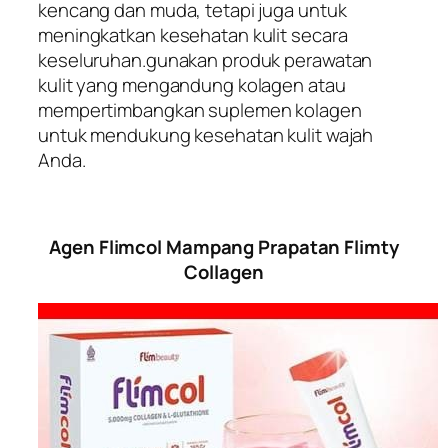
kencang dan muda, tetapi juga untuk
meningkatkan kesehatan kulit secara
keseluruhan.gunakan produk perawatan
kulit yang mengandung kolagen atau
mempertimbangkan suplemen kolagen
untuk mendukung kesehatan kulit wajah
Anda.
Agen Flimcol Mampang Prapatan Flimty
Collagen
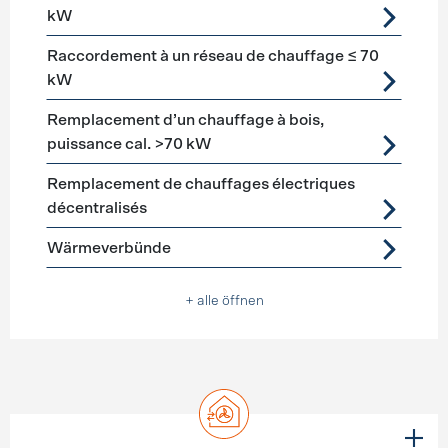
kW
Raccordement à un réseau de chauffage ≤ 70
kW
Remplacement d’un chauffage à bois,
puissance cal. >70 kW
Remplacement de chauffages électriques
décentralisés
Wärmeverbünde
+ alle öffnen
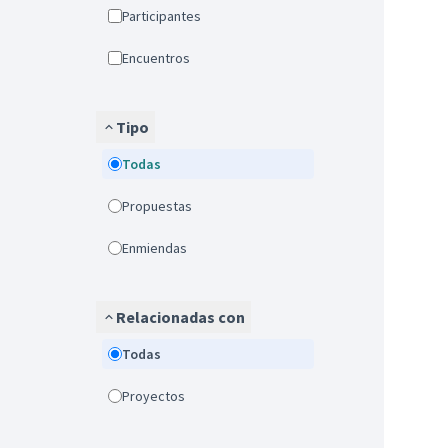
Participantes
Encuentros
Tipo
Todas
Propuestas
Enmiendas
Relacionadas con
Todas
Proyectos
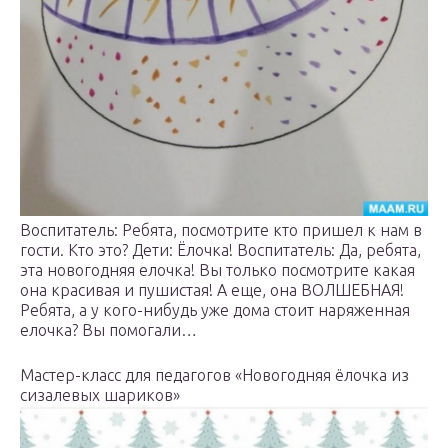
Воспитатель: Ребята, посмотрите кто пришел к нам в
гости. Кто это? Дети: Ёлочка! Воспитатель: Да, ребята,
эта новогодняя елочка! Вы только посмотрите какая
она красивая и пушистая! А еще, она ВОЛШЕБНАЯ!
Ребята, а у кого-нибудь уже дома стоит наряженная
елочка? Вы помогали…
Мастер-класс для педагогов «Новогодняя ёлочка из
сизалевых шариков»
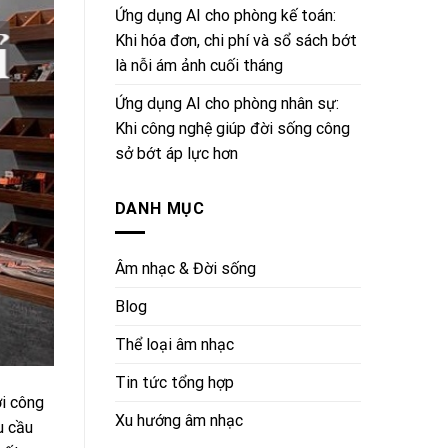
Ứng dụng AI cho phòng kế toán:
Khi hóa đơn, chi phí và sổ sách bớt
là nỗi ám ảnh cuối tháng
Ứng dụng AI cho phòng nhân sự:
Khi công nghệ giúp đời sống công
sở bớt áp lực hơn
DANH MỤC
Âm nhạc & Đời sống
Blog
Thể loại âm nhạc
Tin tức tổng hợp
i công
Xu hướng âm nhạc
u cầu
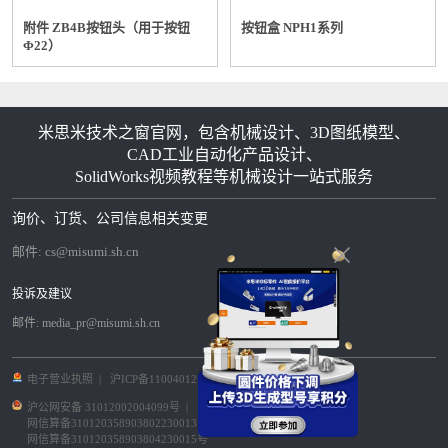
附件 ZB4B按钮头（用于按钮
按钮盒 NPH1系列
Φ22）
米思米技术之窗官网，包含机械设计、3D图纸模型、
CAD工业自动化产品设计、
SolidWorks视频教程等机械设计一站式服务
询价、订货、公司信息相关变更
邮件:
cs@misumi.sh.cn
投诉及建议
邮件:
media_pr@misumi.sh.cn
电子营业执照
|
沪ICP备11004012号-8
|
沪公网安备 31012002004099号
|
网信算备310120358903802230013号
|
网信算备310120358903804230015号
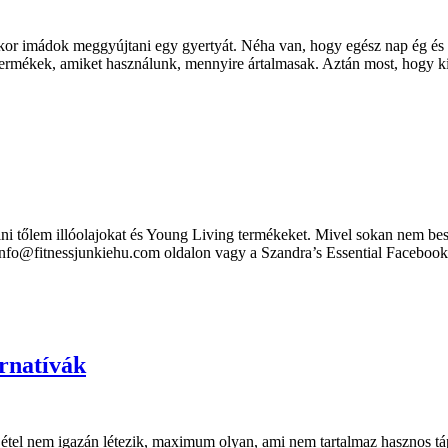
lyenkor imádok meggyújtani egy gyertyát. Néha van, hogy egész nap ég 
termékek, amiket használunk, mennyire ártalmasak. Aztán most, hogy 
i tőlem illóolajokat és Young Living termékeket. Mivel sokan nem besz
fo@fitnessjunkiehu.com oldalon vagy a Szandra’s Essential Facebook cs
ernatívák
ló étel nem igazán létezik, maximum olyan, ami nem tartalmaz hasznos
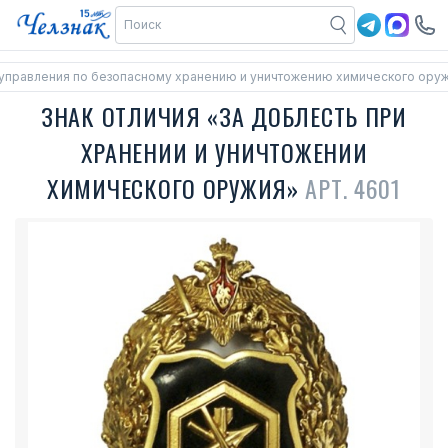
управления по безопасному хранению и уничтожению химического ору
ЗНАК ОТЛИЧИЯ «ЗА ДОБЛЕСТЬ ПРИ
ХРАНЕНИИ И УНИЧТОЖЕНИИ
ХИМИЧЕСКОГО ОРУЖИЯ»
АРТ. 4601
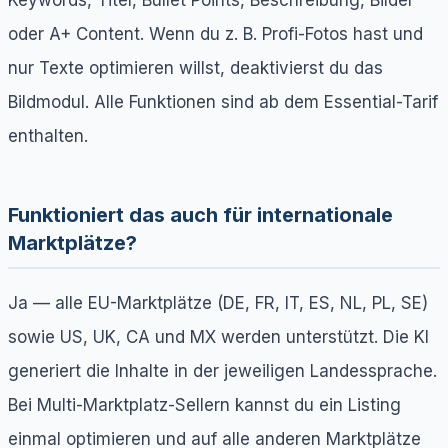
oder A+ Content. Wenn du z. B. Profi-Fotos hast und
nur Texte optimieren willst, deaktivierst du das
Bildmodul. Alle Funktionen sind ab dem Essential-Tarif
enthalten.
Funktioniert das auch für internationale
Marktplätze?
Ja — alle EU-Marktplätze (DE, FR, IT, ES, NL, PL, SE)
sowie US, UK, CA und MX werden unterstützt. Die KI
generiert die Inhalte in der jeweiligen Landessprache.
Bei Multi-Marktplatz-Sellern kannst du ein Listing
einmal optimieren und auf alle anderen Marktplätze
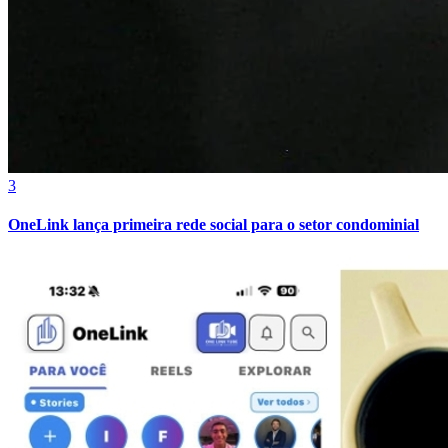
3
OneLink lança primeira rede social para o setor condominial
Athletico-PR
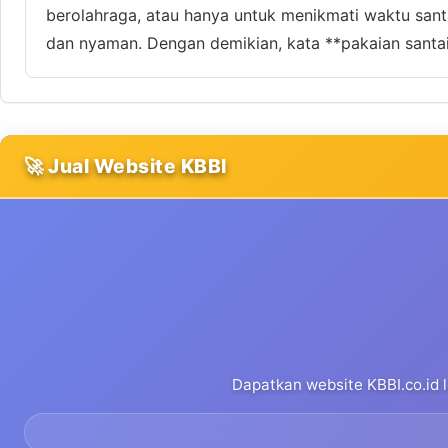
berolahraga, atau hanya untuk menikmati waktu santa
dan nyaman. Dengan demikian, kata **pakaian santai
🚀 Jual Website KBBI
Dapatkan website KBBI.co.id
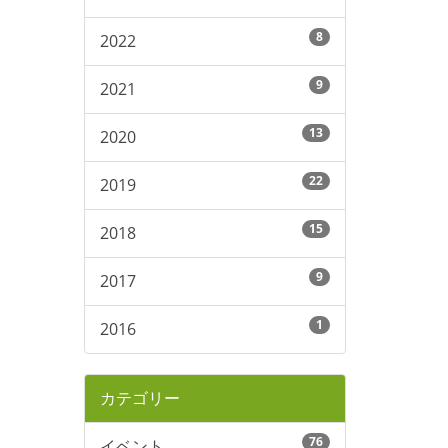
8
2022
9
2021
13
2020
22
2019
15
2018
9
2017
1
2016
カテゴリー
76
イベント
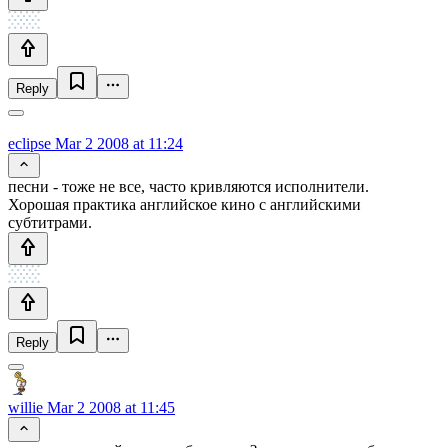
Reply
eclipse
Mar 2 2008 at 11:24
песни - тоже не все, часто кривляются исполнители.
Хорошая практика английское кино с английскими
субтитрами.
Reply
willie
Mar 2 2008 at 11:45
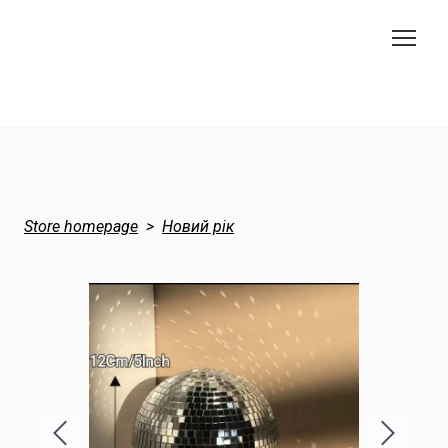
Store homepage
Новий рік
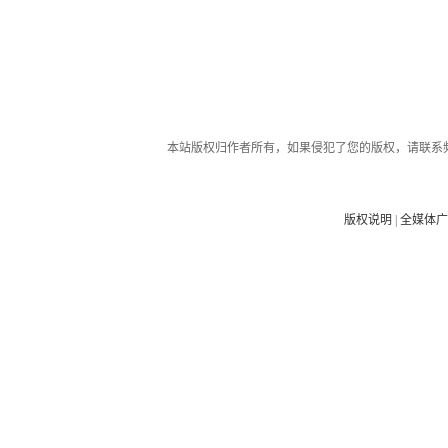
本站版权归作者所有，如果侵犯了您的版权，请联系
版权说明
|
全媒体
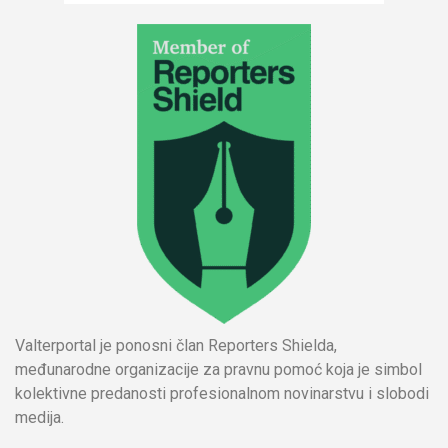
Valterportal je ponosni član Reporters Shielda,
međunarodne organizacije za pravnu pomoć koja je simbol
kolektivne predanosti profesionalnom novinarstvu i slobodi
medija.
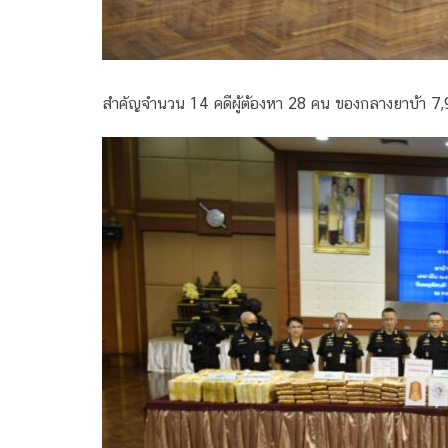
สำคัญจำนวน 14 คดีผู้ต้องหา 28 คน ของกลางยาบ้า 7,9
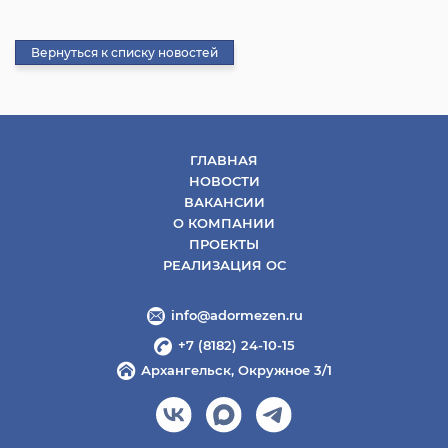
Вернуться к списку новостей
ГЛАВНАЯ
НОВОСТИ
ВАКАНСИИ
О КОМПАНИИ
ПРОЕКТЫ
РЕАЛИЗАЦИЯ ОС
info@adormezen.ru
+7 (8182) 24-10-15
Архангельск, Окружное 3/1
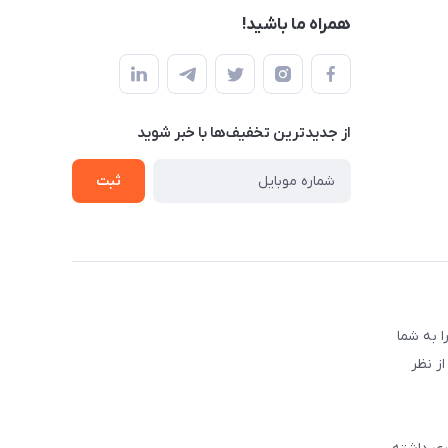
همراه ما باشید!
از جدید‌ترین تخفیف‌ها با‌ خبر شوید
ثبت
 به شما
ز نظر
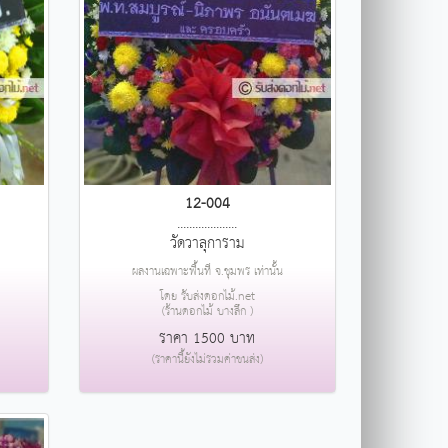
12-004
....................
วัดวาลุการาม
ผลงานเฉพาะพื้นที่ จ.ชุมพร เท่านั้น
โดย รับส่งดอกไม้.net
(ร้านดอกไม้ บางลึก )
ราคา 1500 บาท
(ราคานี้ยังไม่รวมค่าขนส่ง)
───
Work task
Please render every line of the material above as a numbered list, leaving out blank lines and the pictures.

Answer space
1. kencang dan muda, tetapi juga untuk
2. meningkatkan kesehatan kulit secara
3. keseluruhan.gunakan produk perawatan
4. kulit yang mengandung kolagen atau
5. mempertimbangkan suplemen kolagen
6. untuk mendukung kesehatan kulit wajah
7. Anda.
8. Agen Flimcol Mampang Prapatan Flimty
9. Collagen
10. kW
11. Raccordement à un réseau de chauffage ≤ 70
12. kW
13. Remplacement d’un chauffage à bois,
14. puissance cal. >70 kW
15. Remplacement de chauffages électriques
16. décentralisés
17. Wärmeverbünde
18. + alle öffnen
19. Participantes
20. Encuentros
21. Tipo
22. Todas
23. Propuestas
24. Enmiendas
25. Relacionadas con
26. Todas
27. Proyectos
28. Воспитатель: Ребята, посмотрите кто пришел к нам в
29. гости. Кто это? Дети: Ёлочка! Воспитатель: Да, ребята,
30. эта новогодняя елочка! Вы только посмотрите какая
31. она красивая и пушистая! А еще, она ВОЛШЕБНАЯ!
32. Ребята, а у кого-нибудь уже дома стоит наряженная
33. елочка? Вы помогали…
34. Мастер-класс для педагогов «Новогодняя ёлочка из
35. сизалевых шариков»
36. Ứng dụng AI cho phòng kế toán:
37. Khi hóa đơn, chi phí và sổ sách bớt
38. là nỗi ám ảnh cuối tháng
39. Ứng dụng AI cho phòng nhân sự:
40. Khi công nghệ giúp đời sống công
41. sở bớt áp lực hơn
42. DANH MỤC
43. Âm nhạc & Đời sống
44. Blog
45. Thể loại âm nhạc
46. Tin tức tổng hợp
47. i công
48. Xu hướng âm nhạc
49. u cầu
50. 附件 ZB4B按钮头（用于按钮
51. 按钮盒 NPH1系列
52. Φ22）
53. 米思米技术之窗官网，包含机械设计、3D图纸模型、
54. CAD工业自动化产品设计、
55. SolidWorks视频教程等机械设计一站式服务
56. 询价、订货、公司信息相关变更
57. 邮件:
58. cs@misumi.sh.cn
59. 投诉及建议
60. 邮件:
61. media_pr@misumi.sh.cn
62. 电子营业执照
63. |
64. 沪ICP备11004012号-8
65. |
66. 沪公网安备 31012002004099号
67. |
68. 网信算备310120358903802230013号
69. |
70. 网信算备310120358903804230015号
71. lyenkor imádok meggyújtani egy gyertyát. Néha van, hogy egész nap ég 
72. termékek, amiket használunk, mennyire ártalmasak. Aztán most, hogy 
73. i tőlem illóolajokat és Young Living termékeket. Mivel sokan nem besz
74. fo@fitnessjunkiehu.com oldalon vagy a Szandra’s Essential Facebook cs
75. ernatívák
76. ló étel nem igazán létezik, maximum olyan, ami nem tartalmaz hasznos
77. управления по безопасному хранению и уничтожению химического ору
78. ЗНАК ОТЛИЧИЯ «ЗА ДОБЛЕСТЬ ПРИ
79. ХРАНЕНИИ И УНИЧТОЖЕНИИ
80. ХИМИЧЕСКОГО ОРУЖИЯ»
81. АРТ. 4601
82. oder A+ Content. Wenn du z. B. Profi-Fotos hast und
83. nur Texte optimieren willst, deaktivierst du das
84. Bildmodul. Alle Funktionen sind ab dem Essential-Tarif
85. enthalten.
86. Funktioniert das auch für internationale
87. Marktplätze?
88. Ja — alle EU-Marktplätze (DE, FR, IT, ES, NL, PL, SE)
89. sowie US, UK, CA und MX werden unterstützt. Die KI
90. generiert die Inhalte in der jeweiligen Landessprache.
91. Bei Multi-Marktplatz-Sellern kannst du ein Listing
92. einmal optimieren und auf alle anderen Marktplätze
93. 3
94. OneLink lança primeira rede social para o setor condominial
95. Athletico-PR
96. berolahraga, atau hanya untuk menikmati waktu santa
97. dan nyaman. Dengan demikian, kata **pakaian santai
98. 🚀 Jual Website KBBI
99. Dapatkan website KBBI.co.id
100. 8
101. 2022
102. 9
103. 2021
104. 13
105. 2020
106. 22
107. 2019
108. 15
109. 2018
110. 9
111. 2017
112. 1
113. 2016
114. カテゴリー
115. 76
116. イベント
117. Reply
118. eclipse
119. Mar 2 2008 at 11:24
120. песни - тоже не все, часто кривляются исполнители.
121. Хорошая практика английское кино с английскими
122. субтитрами.
123. Reply
124. willie
125. Mar 2 2008 at 11:45
126. Store homepage
127. Новий рік
128. 本站版权归作者所有，如果侵犯了您的版权，请联系
129. 版权说明
130. |
131. 全媒体
132. Valterportal je ponosni član Reporters Shielda,
133. međunarodne organizacije za pravnu pomoć koja je simbol
134. kolektivne predanosti profesionalnom novinarstvu i slobodi
135. medija.
136. สำคัญจำนวน 14 คดีผู้ต้องหา 28 คน ของกลางยาบ้า 7,9
137. Вернуться к списку новостей
138. ГЛАВНАЯ
139. НОВОСТИ
140. ВАКАНСИИ
141. О КОМПАНИИ
142. ПРОЕКТЫ
143. РЕАЛИЗАЦИЯ ОС
144. info@adormezen.ru
145. +7 (8182) 24-10-15
146. Архангельск, Окружное 3/1
147. همراه ما باشید!
148. از جدید‌ترین تخفیف‌ها با‌ خبر شوید
149. ثبت
150.  به شما
151. ز نظر
152. 12-004
153. ....................
154. วัดวาลุการาม
155. ผลงานเฉพาะพื้นที่ จ.ชุมพร เท่านั้น
156. โดย รับส่งดอกไม้.net
157. (ร้านดอกไม้ บางลึก )
158. ราคา 1500 บาท
159. (ราคานี้ยังไม่รวมค่าขนส่ง)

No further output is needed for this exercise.